With the Morrison government obsessed with achieving the first budget surplus since the GFC, research and development schemes suffered substantial cuts in April’s budget.

A report at the end of August showed total cuts amounted to $4 billion. Shadow minister for industry and small business Brendan O’Connor labelled the investment figures “dismal”.

Since the turn of the month the start up scene has become more vocal about R&D cuts as well as Australia’s lack of investment in technology.

Australian Computer Society president Yohan Ramasundara declared last week that we had to elevate our tech heroes to the stage of sporting greats. This followed a report suggesting Australia would need 100,000 more technology workers in the next five years.

Mark Burgess, CEO of aerospace manufacturer Quickstep (ASX:QHL) wrote an op-ed for InnovationAus where he made similar comments about technology needing to be part of Australia’s identity.

“Australia can no longer afford to be thought of only as a place of sunshine, beaches, unusual animals and amazing natural wonders,” he said.

“We have to attract foreign customers, foreign investors and foreign talent with a narrative that talks to our inventiveness, innovation and skills of which we have many.”
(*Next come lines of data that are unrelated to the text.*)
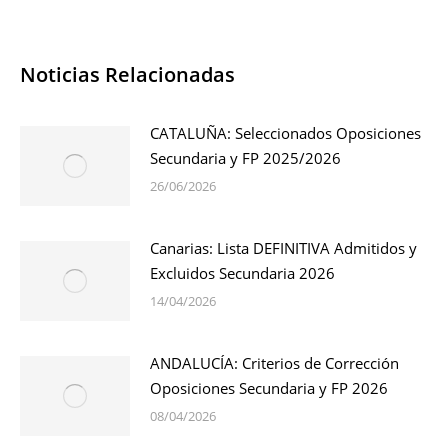
Noticias Relacionadas
CATALUÑA: Seleccionados Oposiciones
Secundaria y FP 2025/2026
26/06/2026
Canarias: Lista DEFINITIVA Admitidos y
Excluidos Secundaria 2026
14/04/2026
ANDALUCÍA: Criterios de Corrección
Oposiciones Secundaria y FP 2026
08/04/2026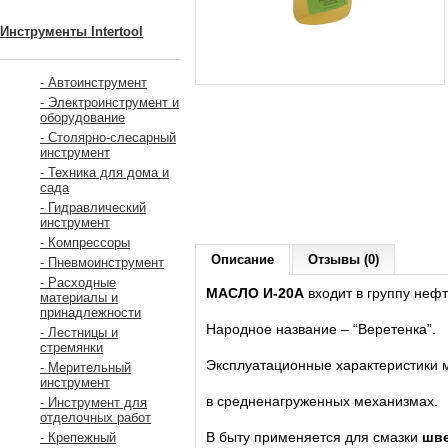
Инструменты Intertool
- Автоинструмент
- Электроинструмент и
оборудование
- Столярно-слесарный
инструмент
- Техника для дома и
сада
- Гидравлический
инструмент
- Компрессоры
Описание
Отзывы (0)
- Пневмоинструмент
- Расходные
МАСЛО И-20А
входит в группу неф
материалы и
принадлежности
Народное название – “Веретенка”.
- Лестницы и
стремянки
Эксплуатационные характеристики м
- Мерительный
инструмент
в средненагруженных механизмах.
- Инструмент для
отделочных работ
В быту применяется для смазки
шве
- Крепежный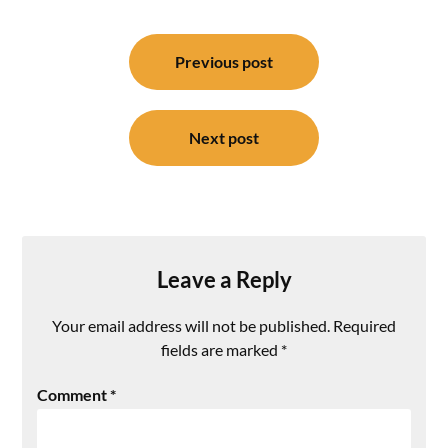
Post
navigation
Previous post
Next post
Leave a Reply
Your email address will not be published.
Required
fields are marked
*
Comment
*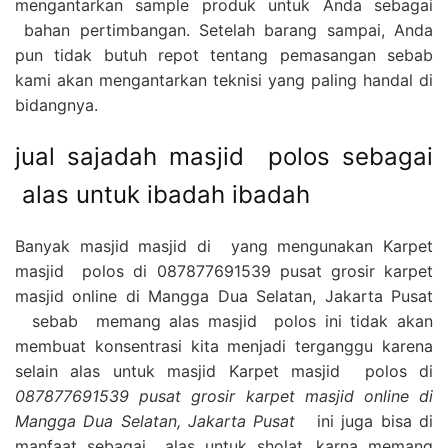
mengantarkan sample produk untuk Anda sebagai
bahan pertimbangan. Setelah barang sampai, Anda
pun tidak butuh repot tentang pemasangan sebab
kami akan mengantarkan teknisi yang paling handal di
bidangnya.
jual sajadah masjid polos sebagai
alas untuk ibadah ibadah
Banyak masjid masjid di yang mengunakan Karpet
masjid polos di 087877691539 pusat grosir karpet
masjid online di Mangga Dua Selatan, Jakarta Pusat
sebab memang alas masjid polos ini tidak akan
membuat konsentrasi kita menjadi terganggu karena
selain alas untuk masjid Karpet masjid polos di
087877691539 pusat grosir karpet masjid online di
Mangga Dua Selatan, Jakarta Pusat
ini juga bisa di
manfaat sebagai alas untuk sholat, karna memang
Burgess did admit though that this would not be a quick fix. Another thing he said had to change was promoting intra-state competition. He called for a national approach to innovation encompassing both the federal and state governments.


Give back the cash

There has been much controversy surrounding the R&D Tax Incentive. Company’s, including ASX small caps, that have been granted incentives are having to repay them.

One of these was Argent Minerals (ASX:ARD) which was ordered to pay back $1.4 million in January.

A review of its claims is ongoing but as a sign of good faith it is paying $5,000 per month until the review is complete.

Junior explorers rely on the assistance of the R&D incentives to help them advance exploration projects, particularly when investor cash is difficult to acquire and a project is technically challenging.

Other private businesses have been more vocal. One told MyBusiness this claw back was “the most atrocious prosecution of an industry sector in years”.

Complaints led to a review, which was announced two weeks ago.

ATO Commissioner Chris Jordan said at a regulators panel last month that businesses had dressed up bids to qualify.

To truly make it they had to be “pretty innovative”; it was not enough to just be an app.

“There seems to be a belief that if I’m a start-up and I’m in software and I’m going to develop an app, the simple answer is I qualify,” Jordan said.

“There are definitions and there are requirements, and there are a lot of apps around these days, so you’ve got to be pretty innovative to qualify, in terms of new ways of doing things. Having a new subject matter for an app [is] not really within the definition of R&D.”